Artigo – “Será uma limpeza nunca vista na História do Brasil” ou “o bolsonarismo e a demolição da democracia brasileira”, aponta em artigo o professor Helder Nogueira

22/04/21 | Lutas no Brasil

O recente relatório publicado (março/2021) pelo Instituto Variações da Democracia (V-Dem), ligado à Universidade de Gotemburgo, na Suécia, destaca que o Brasil foi o quarto país do mundo que mais se afastou da democracia em 2020.

O instituto conta com uma equipe de mais de 50 cientistas sociais distribuídos em seis continentes. A realização do trabalho de pesquisa e levantamento de dados conta com mais de 3.500 pesquisadores e analistas políticos nacionais e um Conselho Consultivo Internacional verdadeiramente global.

A partir do pressuposto da democracia como um conceito multidimensional, a composição do resultado é definida a partir de 450 indicadores que mensuram diferentes aspectos dos regimes políticos. São dados vinculados às dimensões eleitoral, liberal, participativa, deliberativa e igualitária.

Os indicadores privilegiam questões como o grau de liberdade do Judiciário e do Legislativo em relação ao Executivo, a liberdade de expressão da população, a disseminação de informações falsas por fontes oficiais, a repressão a manifestações da sociedade civil, a liberdade e independência de imprensa e a liberdade de oposição política.

Em 2020, a queda do Brasil só não foi maior que países como Polônia, Hungria e Turquia. Os três países vivem sob regimes de extrema direita. No caso dos dois últimos, um sob regime do direitista Viktor Orban e outro sob comando do conservador Recep Erdogan, tornaram-se oficialmente autocracias, na classificação do V-Dem.

Em tais regimes políticos, temos características como a fragilização da sociedade civil, a perseguição a opositores políticos, a fragilização da autonomia institucional e a ausência de eleições transparentes e justas.

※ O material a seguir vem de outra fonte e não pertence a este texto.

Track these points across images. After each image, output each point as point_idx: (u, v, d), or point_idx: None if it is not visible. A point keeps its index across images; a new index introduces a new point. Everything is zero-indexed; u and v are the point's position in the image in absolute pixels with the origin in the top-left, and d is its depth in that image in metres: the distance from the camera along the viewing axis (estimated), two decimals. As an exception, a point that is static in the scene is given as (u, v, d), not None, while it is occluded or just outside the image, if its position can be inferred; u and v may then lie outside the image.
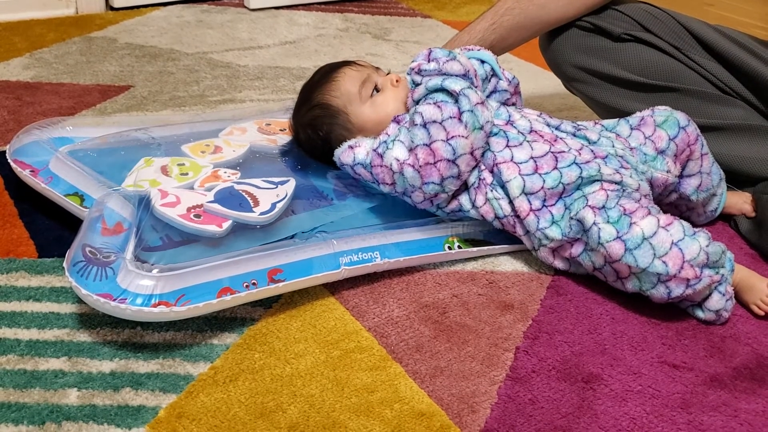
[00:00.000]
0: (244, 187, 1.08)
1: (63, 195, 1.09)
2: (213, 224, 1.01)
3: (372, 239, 1.05)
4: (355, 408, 0.85)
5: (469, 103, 1.04)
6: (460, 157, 1.03)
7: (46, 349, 0.91)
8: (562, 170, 1.05)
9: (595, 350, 0.96)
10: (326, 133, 1.14)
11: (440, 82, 1.06)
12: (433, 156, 1.03)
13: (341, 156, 1.11)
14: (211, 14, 2.13)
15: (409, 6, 2.32)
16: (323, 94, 1.14)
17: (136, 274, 0.91)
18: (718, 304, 1.00)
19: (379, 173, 1.08)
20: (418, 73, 1.10)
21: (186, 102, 1.57)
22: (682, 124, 1.14)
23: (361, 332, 0.97)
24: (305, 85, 1.18)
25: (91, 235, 0.97)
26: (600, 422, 0.85)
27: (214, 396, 0.86)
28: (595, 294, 1.06)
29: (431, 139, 1.03)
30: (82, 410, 0.83)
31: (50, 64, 1.72)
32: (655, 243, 0.97)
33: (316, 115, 1.14)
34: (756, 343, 0.98)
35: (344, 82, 1.13)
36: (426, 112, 1.04)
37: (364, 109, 1.12)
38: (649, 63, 1.27)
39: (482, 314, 1.01)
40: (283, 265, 0.98)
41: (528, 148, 1.07)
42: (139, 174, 1.12)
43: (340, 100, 1.12)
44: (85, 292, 0.89)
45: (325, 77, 1.15)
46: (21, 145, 1.20)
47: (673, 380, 0.92)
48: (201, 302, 0.91)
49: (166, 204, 1.03)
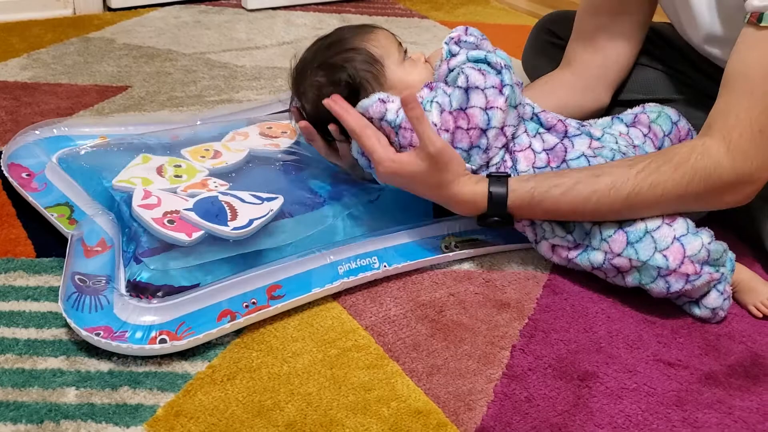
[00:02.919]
0: (228, 199, 1.06)
1: (53, 204, 1.09)
2: (183, 232, 0.99)
3: (369, 245, 1.05)
4: (352, 406, 0.86)
5: (510, 79, 1.05)
6: (492, 129, 1.03)
7: (44, 348, 0.91)
8: (570, 162, 1.07)
9: (590, 348, 0.96)
10: (357, 79, 1.08)
11: (483, 54, 1.06)
12: (467, 121, 1.03)
13: (370, 107, 1.05)
14: (209, 15, 2.14)
15: (406, 7, 2.33)
16: (363, 40, 1.10)
17: (134, 307, 0.90)
18: (715, 303, 1.00)
19: (405, 136, 1.04)
20: (456, 44, 1.09)
21: (183, 102, 1.57)
22: (674, 119, 1.15)
23: (358, 331, 0.97)
24: (330, 35, 1.13)
25: (77, 261, 0.97)
26: (595, 420, 0.86)
27: (212, 394, 0.86)
28: (591, 293, 1.06)
29: (469, 104, 1.03)
30: (80, 409, 0.83)
31: (48, 65, 1.72)
32: (657, 236, 0.98)
33: (350, 57, 1.09)
34: (750, 341, 0.99)
35: (384, 37, 1.11)
36: (472, 76, 1.03)
37: (399, 68, 1.09)
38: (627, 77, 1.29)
39: (479, 313, 1.01)
40: (282, 281, 0.97)
41: (540, 140, 1.08)
42: (133, 171, 1.11)
43: (380, 50, 1.09)
44: (85, 333, 0.88)
45: (362, 29, 1.12)
46: (18, 147, 1.20)
47: (669, 378, 0.92)
48: (201, 333, 0.91)
49: (145, 205, 1.03)
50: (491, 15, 2.31)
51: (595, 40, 1.24)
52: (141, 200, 1.04)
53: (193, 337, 0.90)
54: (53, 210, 1.09)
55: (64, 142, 1.23)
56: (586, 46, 1.25)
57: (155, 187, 1.08)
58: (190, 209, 1.03)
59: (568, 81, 1.26)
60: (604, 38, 1.23)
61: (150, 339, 0.88)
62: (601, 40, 1.24)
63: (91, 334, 0.88)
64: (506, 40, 1.11)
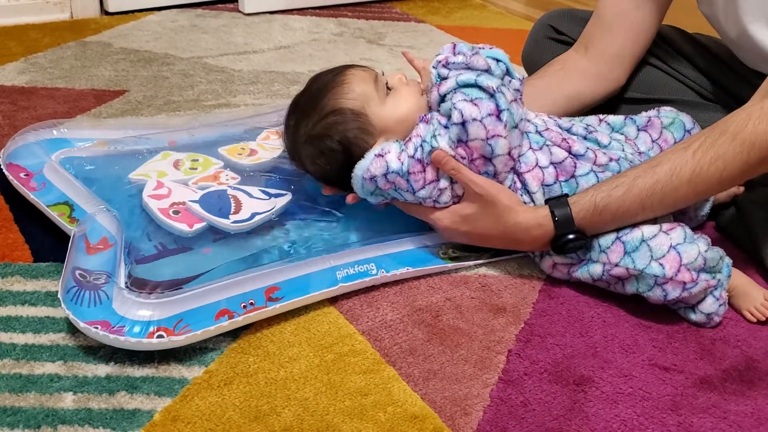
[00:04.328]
0: (236, 193, 1.08)
1: (53, 203, 1.09)
2: (185, 223, 1.02)
3: (368, 252, 1.06)
4: (348, 411, 0.86)
5: (506, 102, 1.01)
6: (498, 157, 1.02)
7: (42, 353, 0.91)
8: (579, 179, 1.06)
9: (586, 353, 0.97)
10: (347, 142, 1.04)
11: (473, 77, 1.01)
12: (470, 153, 1.02)
13: (371, 167, 1.02)
14: (206, 19, 2.14)
15: (403, 11, 2.33)
16: (335, 98, 1.04)
17: (132, 301, 0.91)
18: (711, 308, 1.01)
19: (418, 179, 1.02)
20: (445, 66, 1.04)
21: (181, 106, 1.58)
22: (688, 126, 1.15)
23: (354, 336, 0.97)
24: (305, 97, 1.08)
25: (78, 257, 0.98)
26: (591, 424, 0.86)
27: (208, 399, 0.86)
28: (587, 297, 1.07)
29: (469, 137, 1.00)
30: (77, 414, 0.83)
31: (45, 69, 1.72)
32: (653, 245, 0.99)
33: (331, 123, 1.03)
34: (745, 345, 0.99)
35: (356, 83, 1.04)
36: (465, 110, 0.99)
37: (384, 108, 1.04)
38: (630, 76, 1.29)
39: (475, 317, 1.02)
40: (280, 283, 0.98)
41: (548, 152, 1.07)
42: (150, 165, 1.14)
43: (357, 101, 1.03)
44: (83, 325, 0.89)
45: (332, 82, 1.05)
46: (16, 148, 1.20)
47: (664, 382, 0.93)
48: (199, 329, 0.91)
49: (155, 195, 1.05)
50: (488, 19, 2.32)
51: (615, 27, 1.23)
52: (152, 190, 1.06)
53: (190, 333, 0.90)
54: (53, 209, 1.09)
55: (63, 144, 1.23)
56: (605, 32, 1.24)
57: (168, 179, 1.10)
58: (195, 201, 1.05)
59: (583, 68, 1.25)
60: (624, 25, 1.23)
61: (148, 334, 0.89)
62: (621, 28, 1.23)
63: (89, 327, 0.88)
64: (503, 44, 1.10)
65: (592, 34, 1.26)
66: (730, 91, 1.25)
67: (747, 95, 1.22)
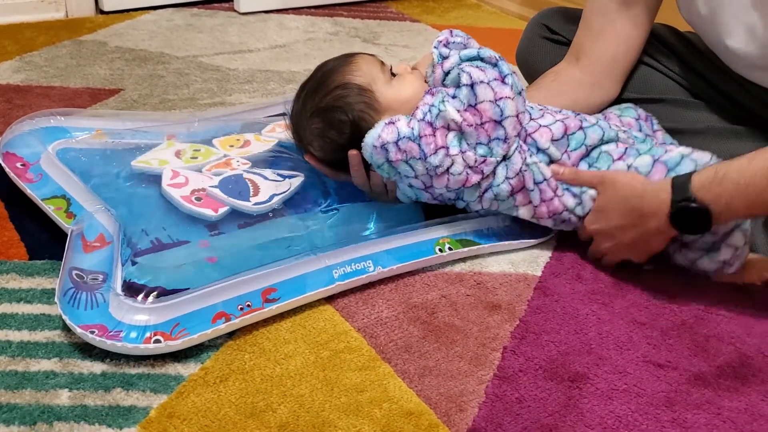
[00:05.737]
0: (251, 177, 1.12)
1: (49, 197, 1.09)
2: (210, 208, 1.05)
3: (364, 249, 1.06)
4: (344, 407, 0.86)
5: (508, 68, 1.05)
6: (507, 119, 1.03)
7: (37, 350, 0.91)
8: (587, 130, 1.10)
9: (581, 350, 0.97)
10: (354, 116, 1.06)
11: (476, 51, 1.06)
12: (480, 116, 1.03)
13: (382, 133, 1.02)
14: (201, 18, 2.14)
15: (398, 10, 2.34)
16: (344, 74, 1.08)
17: (129, 306, 0.91)
18: (728, 253, 1.03)
19: (429, 143, 1.03)
20: (445, 46, 1.09)
21: (176, 105, 1.58)
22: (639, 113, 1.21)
23: (350, 333, 0.97)
24: (312, 81, 1.11)
25: (75, 256, 0.98)
26: (586, 420, 0.86)
27: (204, 396, 0.86)
28: (582, 294, 1.07)
29: (478, 99, 1.02)
30: (73, 410, 0.83)
31: (40, 68, 1.72)
32: (696, 157, 1.03)
33: (339, 95, 1.07)
34: (739, 342, 1.00)
35: (364, 63, 1.09)
36: (473, 73, 1.02)
37: (390, 89, 1.08)
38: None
39: (470, 314, 1.02)
40: (277, 284, 0.98)
41: (551, 116, 1.11)
42: (154, 153, 1.16)
43: (365, 78, 1.07)
44: (80, 330, 0.88)
45: (341, 62, 1.10)
46: (13, 136, 1.19)
47: (658, 379, 0.93)
48: (196, 333, 0.91)
49: (174, 185, 1.08)
50: (482, 18, 2.32)
51: (604, 35, 1.23)
52: (170, 180, 1.09)
53: (188, 337, 0.90)
54: (50, 202, 1.09)
55: (60, 134, 1.22)
56: (594, 41, 1.24)
57: (177, 167, 1.13)
58: (215, 186, 1.08)
59: (576, 78, 1.25)
60: (613, 32, 1.23)
61: (144, 339, 0.89)
62: (611, 35, 1.23)
63: (86, 332, 0.88)
64: (497, 44, 1.11)
65: (582, 44, 1.25)
66: (720, 89, 1.25)
67: (737, 93, 1.22)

No final de 2018, após o resultado das eleições no Brasil, o presidente eleito Jair Bolsonaro, ao tratar de potenciais opositores e de alguns setores da sociedade brasileira, afirmou: “Petralhada, vai tudo vocês pra ponta da praia. Vocês não terão mais vez em nossa pátria porque eu vou cortar todas as mordomias de vocês. Será uma limpeza nunca vista na história do Brasil”2.

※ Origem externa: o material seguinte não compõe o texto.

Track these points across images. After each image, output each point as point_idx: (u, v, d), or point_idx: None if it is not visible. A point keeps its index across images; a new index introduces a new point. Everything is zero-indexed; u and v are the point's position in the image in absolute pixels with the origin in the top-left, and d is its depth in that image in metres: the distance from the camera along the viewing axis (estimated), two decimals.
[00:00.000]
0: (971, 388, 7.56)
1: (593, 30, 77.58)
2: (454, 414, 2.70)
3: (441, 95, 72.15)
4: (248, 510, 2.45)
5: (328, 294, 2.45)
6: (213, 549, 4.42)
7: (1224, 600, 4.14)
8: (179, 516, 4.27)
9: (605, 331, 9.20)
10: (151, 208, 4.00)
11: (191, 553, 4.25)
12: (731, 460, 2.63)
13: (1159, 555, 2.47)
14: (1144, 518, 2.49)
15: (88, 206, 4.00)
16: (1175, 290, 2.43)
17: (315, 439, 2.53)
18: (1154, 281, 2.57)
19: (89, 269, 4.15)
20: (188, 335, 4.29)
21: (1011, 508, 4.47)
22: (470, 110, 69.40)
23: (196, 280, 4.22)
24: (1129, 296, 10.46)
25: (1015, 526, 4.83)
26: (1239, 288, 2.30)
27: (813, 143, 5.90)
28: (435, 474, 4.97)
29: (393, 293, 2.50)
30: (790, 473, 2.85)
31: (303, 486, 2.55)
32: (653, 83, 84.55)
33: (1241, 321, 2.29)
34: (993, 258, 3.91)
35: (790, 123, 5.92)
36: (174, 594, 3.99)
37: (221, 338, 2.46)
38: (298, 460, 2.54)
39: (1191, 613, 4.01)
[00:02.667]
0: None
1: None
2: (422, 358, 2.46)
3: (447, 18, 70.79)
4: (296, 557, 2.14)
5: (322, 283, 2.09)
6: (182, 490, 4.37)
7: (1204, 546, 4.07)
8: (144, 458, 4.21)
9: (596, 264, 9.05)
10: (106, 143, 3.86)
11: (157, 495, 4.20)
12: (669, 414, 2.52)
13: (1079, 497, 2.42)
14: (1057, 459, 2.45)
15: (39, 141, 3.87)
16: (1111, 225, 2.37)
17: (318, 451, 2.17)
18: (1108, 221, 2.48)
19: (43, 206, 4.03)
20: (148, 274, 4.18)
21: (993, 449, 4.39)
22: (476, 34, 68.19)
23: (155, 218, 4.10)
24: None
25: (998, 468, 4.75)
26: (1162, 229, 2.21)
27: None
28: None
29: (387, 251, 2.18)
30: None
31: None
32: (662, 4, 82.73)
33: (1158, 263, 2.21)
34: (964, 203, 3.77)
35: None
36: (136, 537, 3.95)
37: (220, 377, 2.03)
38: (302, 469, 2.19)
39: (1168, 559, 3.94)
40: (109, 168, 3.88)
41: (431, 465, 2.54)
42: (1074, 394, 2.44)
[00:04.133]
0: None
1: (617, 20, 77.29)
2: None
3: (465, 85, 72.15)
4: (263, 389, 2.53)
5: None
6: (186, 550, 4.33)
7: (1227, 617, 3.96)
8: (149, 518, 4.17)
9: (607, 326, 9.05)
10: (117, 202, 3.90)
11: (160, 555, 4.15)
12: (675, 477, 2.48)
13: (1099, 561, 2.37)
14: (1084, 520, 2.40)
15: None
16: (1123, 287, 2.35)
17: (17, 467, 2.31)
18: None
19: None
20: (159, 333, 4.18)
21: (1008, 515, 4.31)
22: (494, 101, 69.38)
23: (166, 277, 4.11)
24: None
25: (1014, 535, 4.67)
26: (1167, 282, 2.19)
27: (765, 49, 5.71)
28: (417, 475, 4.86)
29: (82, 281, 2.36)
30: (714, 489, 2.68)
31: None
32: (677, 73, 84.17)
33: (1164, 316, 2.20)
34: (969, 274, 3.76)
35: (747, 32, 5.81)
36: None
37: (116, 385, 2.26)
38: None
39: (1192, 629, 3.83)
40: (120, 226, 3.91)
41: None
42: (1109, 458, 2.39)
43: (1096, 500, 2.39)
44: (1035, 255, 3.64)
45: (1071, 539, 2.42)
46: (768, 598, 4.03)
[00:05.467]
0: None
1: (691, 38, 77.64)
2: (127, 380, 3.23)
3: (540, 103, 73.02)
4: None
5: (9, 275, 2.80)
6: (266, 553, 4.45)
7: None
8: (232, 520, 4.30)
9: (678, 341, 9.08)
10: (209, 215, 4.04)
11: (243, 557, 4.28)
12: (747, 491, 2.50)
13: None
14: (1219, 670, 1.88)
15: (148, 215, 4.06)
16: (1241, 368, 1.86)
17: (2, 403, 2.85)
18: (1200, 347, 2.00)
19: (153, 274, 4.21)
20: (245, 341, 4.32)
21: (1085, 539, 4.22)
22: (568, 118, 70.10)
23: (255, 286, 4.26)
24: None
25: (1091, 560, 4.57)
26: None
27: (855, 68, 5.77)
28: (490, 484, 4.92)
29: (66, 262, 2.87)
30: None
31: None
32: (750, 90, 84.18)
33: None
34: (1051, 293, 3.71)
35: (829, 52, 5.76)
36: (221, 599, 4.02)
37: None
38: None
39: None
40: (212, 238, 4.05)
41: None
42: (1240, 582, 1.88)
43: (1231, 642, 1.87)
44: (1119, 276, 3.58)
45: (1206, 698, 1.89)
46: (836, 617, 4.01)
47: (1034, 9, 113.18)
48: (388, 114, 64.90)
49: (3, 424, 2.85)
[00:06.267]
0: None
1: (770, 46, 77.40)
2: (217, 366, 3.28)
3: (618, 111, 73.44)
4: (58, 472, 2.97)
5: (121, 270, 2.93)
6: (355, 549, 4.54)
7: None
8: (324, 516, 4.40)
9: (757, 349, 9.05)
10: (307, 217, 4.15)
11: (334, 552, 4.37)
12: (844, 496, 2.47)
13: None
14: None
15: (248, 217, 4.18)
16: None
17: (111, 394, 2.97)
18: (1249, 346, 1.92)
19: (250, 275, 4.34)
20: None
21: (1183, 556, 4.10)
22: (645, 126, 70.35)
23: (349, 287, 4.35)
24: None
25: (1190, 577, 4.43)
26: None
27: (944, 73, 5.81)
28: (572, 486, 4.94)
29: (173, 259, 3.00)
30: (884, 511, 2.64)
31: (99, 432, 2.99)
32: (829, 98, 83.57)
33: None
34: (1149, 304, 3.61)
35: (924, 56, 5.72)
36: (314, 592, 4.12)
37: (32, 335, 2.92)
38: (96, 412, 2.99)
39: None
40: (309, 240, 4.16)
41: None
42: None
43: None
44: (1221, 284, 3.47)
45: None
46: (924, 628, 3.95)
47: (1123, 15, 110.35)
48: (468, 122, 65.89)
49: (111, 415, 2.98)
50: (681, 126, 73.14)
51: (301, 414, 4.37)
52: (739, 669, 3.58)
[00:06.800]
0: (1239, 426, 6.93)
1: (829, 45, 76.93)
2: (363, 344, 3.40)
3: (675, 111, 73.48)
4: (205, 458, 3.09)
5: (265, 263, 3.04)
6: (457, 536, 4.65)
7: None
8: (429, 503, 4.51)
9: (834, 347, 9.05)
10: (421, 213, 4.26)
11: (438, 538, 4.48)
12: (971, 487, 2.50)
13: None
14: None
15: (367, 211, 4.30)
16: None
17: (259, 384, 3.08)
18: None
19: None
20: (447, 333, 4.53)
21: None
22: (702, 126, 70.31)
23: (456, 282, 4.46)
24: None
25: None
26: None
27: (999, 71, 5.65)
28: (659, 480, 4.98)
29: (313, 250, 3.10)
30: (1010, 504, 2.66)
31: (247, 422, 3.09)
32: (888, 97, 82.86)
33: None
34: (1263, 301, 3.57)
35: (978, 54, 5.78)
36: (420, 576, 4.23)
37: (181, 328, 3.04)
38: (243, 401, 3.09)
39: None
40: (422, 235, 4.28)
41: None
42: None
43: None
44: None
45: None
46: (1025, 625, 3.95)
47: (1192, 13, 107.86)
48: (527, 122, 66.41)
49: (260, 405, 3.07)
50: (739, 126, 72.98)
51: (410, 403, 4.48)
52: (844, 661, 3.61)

A “limpeza” a que o presidente se referiu, permeada de radicalismo odioso e autoritário, segue o caminho da demolição da democracia brasileira. Algumas iniciativas presidenciais são explícitas nesse sentido e definem um verdadeiro alinhamento político contrário ao Estado Democrático de Direito. Podemos destacar três questões muito pertinentes.

A questão da disseminação de notícias falsas a partir do próprio Palácio do Planalto. A partir do chamado “gabinete do ódio”, com operadores pagos com recursos públicos e orientados por uma estratégia de desestabilização institucional contínua e mobilização social em torno de polarizações baseadas em mentiras, o que favoreceu, inclusive, a abertura de uma Comissão Parlamentar de Inquérito (CPI) das “Fake News”.

A questão do esforço contínuo de partidarização das forças armadas. Há um excesso de militares da ativa em cargos governamentais. Além disso, as contínuas declarações presidenciais taxando a instituição de Estado como “meu exército” acabaram por gerar um episódio inédito na Nova República brasileira: a demissão de todos os comandantes das forças ao mesmo tempo.

A questão da desestabilização do judiciário. Nesse caso, observamos o contraditório cenário de partidarização da operação Lava Jato, que colocou um juiz como opositor político de um partido para “julgar” o ex-presidente Lula. Soma-se a isso o cenário de permanente atrito do bolsonarismo com as instâncias do judiciário, principalmente o Supremo Tribunal Federal.

A culminância disso é a mobilização popular para atos contrários à democracia e às instituições do Estado Democrático de Direito. Muitas dessas atividades chegaram a ser convocadas por ministros e outros agentes do governo federal.

A promoção de uma estratégia política de apologia à ditadura militar e contínua desestabilização das instituições estatais, inclusive com permanente mobilização popular para tal empreitada, fazem com que a “limpeza” prometida por Bolsonaro seja contra o próprio povo brasileiro e a democracia conquistada com muita luta.

* Helder Nogueira é professor , Doutor em Ciências Sociais e Mestre em Ética e Filosofia Política, além de integrante da Direção Nacional da CUT.